■ Available records:
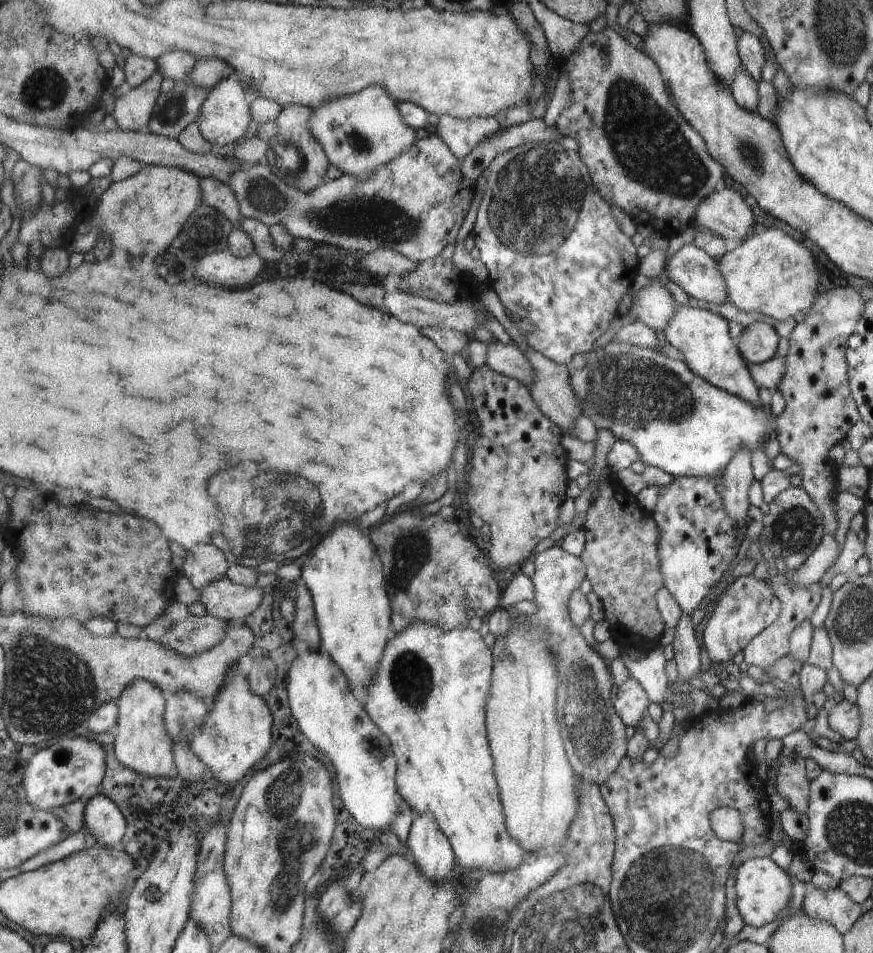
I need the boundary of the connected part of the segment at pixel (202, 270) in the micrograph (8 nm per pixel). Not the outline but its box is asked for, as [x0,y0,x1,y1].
[196,248,265,288]

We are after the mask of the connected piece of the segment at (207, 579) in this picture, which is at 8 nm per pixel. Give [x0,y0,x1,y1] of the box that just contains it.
[183,543,231,591]

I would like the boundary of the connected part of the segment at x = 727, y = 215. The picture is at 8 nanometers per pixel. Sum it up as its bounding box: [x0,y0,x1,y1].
[695,186,756,241]

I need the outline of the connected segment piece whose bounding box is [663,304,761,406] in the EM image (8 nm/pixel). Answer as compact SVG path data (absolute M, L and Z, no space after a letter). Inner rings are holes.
M676 304L675 314L664 330L667 344L674 348L685 364L703 380L720 389L733 393L753 405L761 405L758 388L750 376L740 350L729 336L729 322L721 316L710 314L709 311L689 305Z

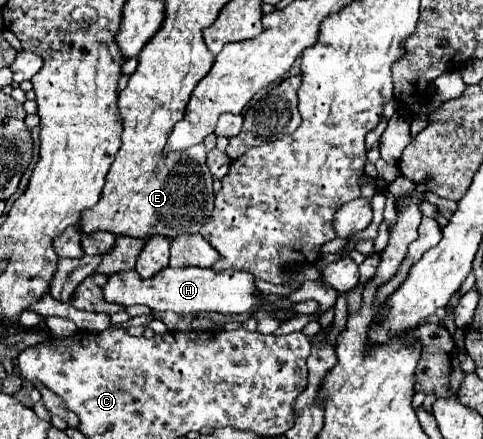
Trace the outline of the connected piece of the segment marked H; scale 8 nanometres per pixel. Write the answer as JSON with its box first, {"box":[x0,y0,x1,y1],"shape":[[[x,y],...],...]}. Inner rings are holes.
{"box":[103,269,263,315],"shape":[[[135,269],[111,273],[107,283],[103,285],[103,297],[109,303],[119,303],[123,307],[129,305],[147,305],[151,311],[173,311],[179,315],[199,313],[199,311],[217,311],[229,315],[243,315],[263,301],[257,297],[257,289],[253,285],[251,273],[245,271],[227,271],[227,273],[211,273],[211,269],[161,269],[149,279],[139,277]]]}

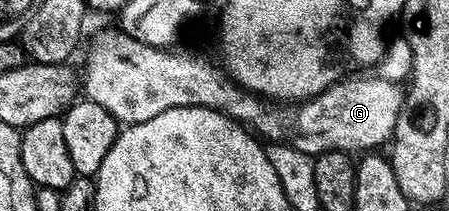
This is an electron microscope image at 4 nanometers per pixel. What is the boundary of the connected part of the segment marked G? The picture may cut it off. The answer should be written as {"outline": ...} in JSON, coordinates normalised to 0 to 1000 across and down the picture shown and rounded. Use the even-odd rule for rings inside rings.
{"outline":[[[840,355],[806,360],[771,365],[666,502],[659,630],[646,654],[657,701],[693,744],[724,716],[815,725],[851,682],[857,692],[875,654],[884,555],[900,502],[902,427],[891,393]]]}

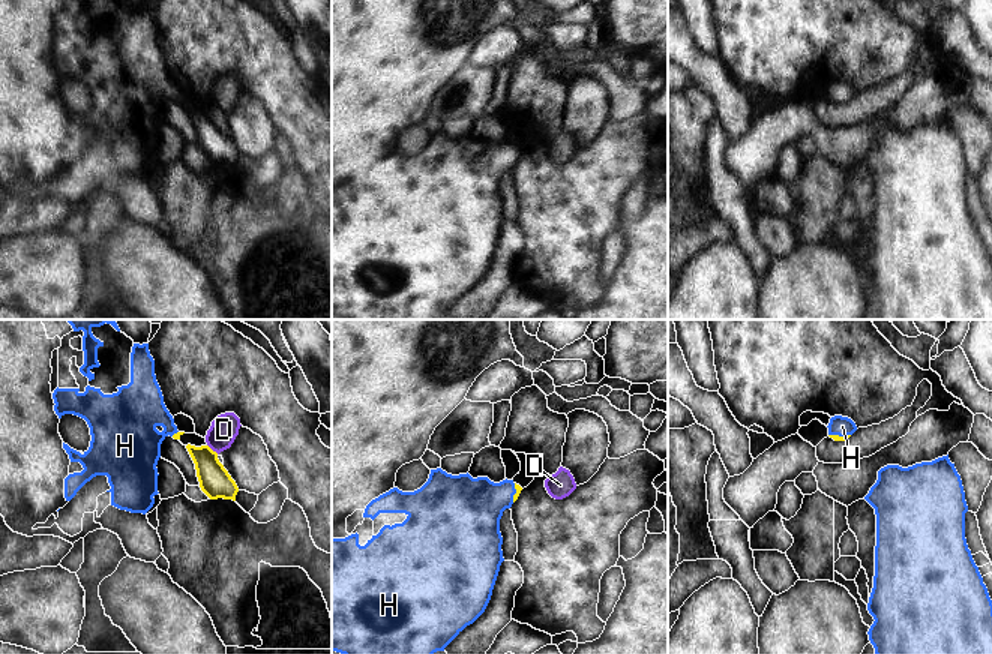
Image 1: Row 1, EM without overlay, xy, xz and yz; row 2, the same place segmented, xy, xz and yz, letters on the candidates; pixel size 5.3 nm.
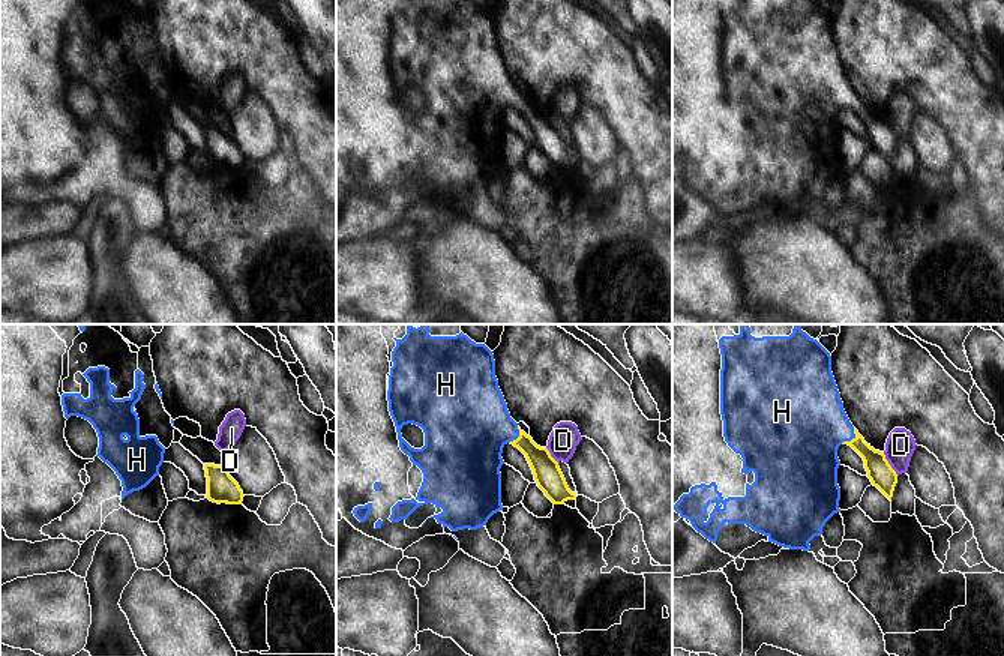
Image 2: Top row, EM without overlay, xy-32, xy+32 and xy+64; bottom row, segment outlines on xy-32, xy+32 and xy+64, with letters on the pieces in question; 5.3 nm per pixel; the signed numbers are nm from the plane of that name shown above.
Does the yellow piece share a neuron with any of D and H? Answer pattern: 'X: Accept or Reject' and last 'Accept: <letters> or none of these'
D: Reject
H: Accept
Accept: H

■ Problem description: Return, exactly as they stand, all of the lines above, but not the pictures.

■ Solution to this exercise:
I need the boundary of the connected part of the segment at pixel (202, 270) in the micrograph (8 nm per pixel). Not the outline but its box is asked for, as [x0,y0,x1,y1].
[196,248,265,288]

We are after the mask of the connected piece of the segment at (207, 579) in this picture, which is at 8 nm per pixel. Give [x0,y0,x1,y1] of the box that just contains it.
[183,543,231,591]

I would like the boundary of the connected part of the segment at x = 727, y = 215. The picture is at 8 nanometers per pixel. Sum it up as its bounding box: [x0,y0,x1,y1].
[695,186,756,241]

I need the outline of the connected segment piece whose bounding box is [663,304,761,406] in the EM image (8 nm/pixel). Answer as compact SVG path data (absolute M, L and Z, no space after a letter). Inner rings are holes.
M676 304L675 314L664 330L667 344L674 348L685 364L703 380L720 389L733 393L753 405L761 405L758 388L750 376L740 350L729 336L729 322L721 316L710 314L709 311L689 305Z

Trace the outline of the connected piece of the segment marked H; scale 8 nanometres per pixel. Write the answer as JSON with its box first, {"box":[x0,y0,x1,y1],"shape":[[[x,y],...],...]}. Inner rings are holes.
{"box":[103,269,263,315],"shape":[[[135,269],[111,273],[107,283],[103,285],[103,297],[109,303],[119,303],[123,307],[129,305],[147,305],[151,311],[173,311],[179,315],[199,313],[199,311],[217,311],[229,315],[243,315],[263,301],[257,297],[257,289],[253,285],[251,273],[245,271],[227,271],[227,273],[211,273],[211,269],[161,269],[149,279],[139,277]]]}

This is an electron microscope image at 4 nanometers per pixel. What is the boundary of the connected part of the segment marked G? The picture may cut it off. The answer should be written as {"outline": ...} in JSON, coordinates normalised to 0 to 1000 across and down the picture shown and rounded. Use the even-odd rule for rings inside rings.
{"outline":[[[840,355],[806,360],[771,365],[666,502],[659,630],[646,654],[657,701],[693,744],[724,716],[815,725],[851,682],[857,692],[875,654],[884,555],[900,502],[902,427],[891,393]]]}

Image 1: Row 1, EM without overlay, xy, xz and yz; row 2, the same place segmented, xy, xz and yz, letters on the candidates; pixel size 5.3 nm.
Image 2: Top row, EM without overlay, xy-32, xy+32 and xy+64; bottom row, segment outlines on xy-32, xy+32 and xy+64, with letters on the pieces in question; 5.3 nm per pixel; the signed numbers are nm from the plane of that name shown above.
Does the yellow piece share a neuron with any of D and H? Answer pattern: 'X: Accept or Reject' and last 'Accept: <letters> or none of these'
D: Reject
H: Accept
Accept: H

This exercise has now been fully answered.